El modelo autonómico funciona, pero el desconocimiento pesa. El relato mediático madrileño monopoliza la agenda y la prensa local sobrevive gracias a la publicidad institucional, repartida según la afinidad ideológica del gobierno de turno. Nadie se atreve a reformar ese mecanismo de financiación que alimenta la polarización. Mientras tanto, el dinero que se destina a propaganda no refuerza lo esencial: servicios, prevención, personal. El resultado es que competencias transferidas acaban sin ejercerse o se descapitalizan. Solo los afectados alertan de manera constante. Y basta que llegue un desastre, casi siempre previsible, para que se vean las costuras. Entonces, si el color político autonómico no coincide con el del Gobierno central, la culpa siempre se reparte hacia arriba. Lo que se erosiona, en realidad, es la confianza en el propio Estado.
El sistema autonómico solo puede funcionar si el ciudadano entiende a quién pedir responsabilidades. Hoy, algunas comunidades temen perder elecciones y prefieren derivar culpas al Gobierno central antes que asumir sus propias obligaciones. El resultado es un Estado de las autonomías convertido en un arma partidista: cada desastre natural es también un incendio político, y los ciudadanos quedan atrapados entre administraciones enfrentadas.
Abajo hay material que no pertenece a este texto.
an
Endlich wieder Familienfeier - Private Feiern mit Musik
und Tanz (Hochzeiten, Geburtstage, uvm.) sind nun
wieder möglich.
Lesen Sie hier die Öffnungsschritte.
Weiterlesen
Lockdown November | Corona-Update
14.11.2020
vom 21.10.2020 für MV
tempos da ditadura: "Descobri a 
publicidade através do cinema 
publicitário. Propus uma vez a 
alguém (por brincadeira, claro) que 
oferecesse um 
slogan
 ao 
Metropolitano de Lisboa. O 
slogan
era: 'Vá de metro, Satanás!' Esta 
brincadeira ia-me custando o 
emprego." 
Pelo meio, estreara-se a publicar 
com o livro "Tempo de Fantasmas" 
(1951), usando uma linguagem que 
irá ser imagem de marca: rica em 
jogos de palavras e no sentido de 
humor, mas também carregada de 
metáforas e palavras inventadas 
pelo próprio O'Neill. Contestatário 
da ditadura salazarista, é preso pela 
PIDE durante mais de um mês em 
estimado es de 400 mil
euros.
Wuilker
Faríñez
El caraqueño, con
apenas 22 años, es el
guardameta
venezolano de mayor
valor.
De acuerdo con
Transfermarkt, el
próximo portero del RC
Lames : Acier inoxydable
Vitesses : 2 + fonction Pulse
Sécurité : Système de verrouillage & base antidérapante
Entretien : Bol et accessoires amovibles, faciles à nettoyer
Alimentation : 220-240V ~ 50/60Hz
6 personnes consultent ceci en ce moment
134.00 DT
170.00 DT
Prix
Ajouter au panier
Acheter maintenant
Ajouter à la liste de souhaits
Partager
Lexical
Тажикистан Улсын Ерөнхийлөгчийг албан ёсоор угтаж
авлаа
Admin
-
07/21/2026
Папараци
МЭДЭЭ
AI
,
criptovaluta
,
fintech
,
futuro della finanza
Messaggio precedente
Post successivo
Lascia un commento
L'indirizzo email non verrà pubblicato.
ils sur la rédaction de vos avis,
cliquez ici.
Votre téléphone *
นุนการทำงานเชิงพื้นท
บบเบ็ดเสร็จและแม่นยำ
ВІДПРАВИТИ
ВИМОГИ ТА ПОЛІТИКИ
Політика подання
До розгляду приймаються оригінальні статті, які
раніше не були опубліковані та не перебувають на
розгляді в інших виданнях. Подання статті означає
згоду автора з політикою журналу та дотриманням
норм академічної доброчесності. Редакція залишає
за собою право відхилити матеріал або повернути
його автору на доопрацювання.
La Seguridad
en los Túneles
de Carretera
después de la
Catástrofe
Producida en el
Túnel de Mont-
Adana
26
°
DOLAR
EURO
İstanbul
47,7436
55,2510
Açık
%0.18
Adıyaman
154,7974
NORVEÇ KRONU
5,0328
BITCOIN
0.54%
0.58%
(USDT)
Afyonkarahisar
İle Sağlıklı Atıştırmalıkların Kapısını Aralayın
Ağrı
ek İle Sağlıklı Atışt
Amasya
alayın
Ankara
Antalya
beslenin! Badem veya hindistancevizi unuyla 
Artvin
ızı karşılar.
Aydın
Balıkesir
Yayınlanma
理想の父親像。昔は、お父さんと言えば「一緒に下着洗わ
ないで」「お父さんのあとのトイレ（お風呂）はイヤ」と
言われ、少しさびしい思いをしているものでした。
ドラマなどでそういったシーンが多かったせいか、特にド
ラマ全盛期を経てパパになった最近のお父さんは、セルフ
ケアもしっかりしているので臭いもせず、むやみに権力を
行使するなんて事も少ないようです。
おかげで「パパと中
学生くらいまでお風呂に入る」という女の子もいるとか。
El ejemplo de la Región de Murcia es ilustrativo. Aquí, los ayuntamientos asumen competencias impropias para suplir carencias de un Gobierno regional que no sabe gestionar. Los alcaldes, de uno y otro signo, callan para no perder votos. El Ejecutivo de López Miras retiene fondos, lo que obliga a los municipios a subir impuestos como el IBI para cuadrar cuentas. El caso de la capital es paradigmático: en solo dos años, el incremento impositivo ha sido espectacular, más que las supuestas rebajas de López Miras. El ciudadano paga más y recibe peores servicios, pero nadie le echa cuentas. Ese es el verdadero melón pendiente: entender de una vez el reparto de competencias y asumir que el Estado autonómico funciona, a pesar de la irresponsabilidad de quienes gestionan algunas autonomías y lo convierten en coartada política al tiempo que no asumen responsabilidades.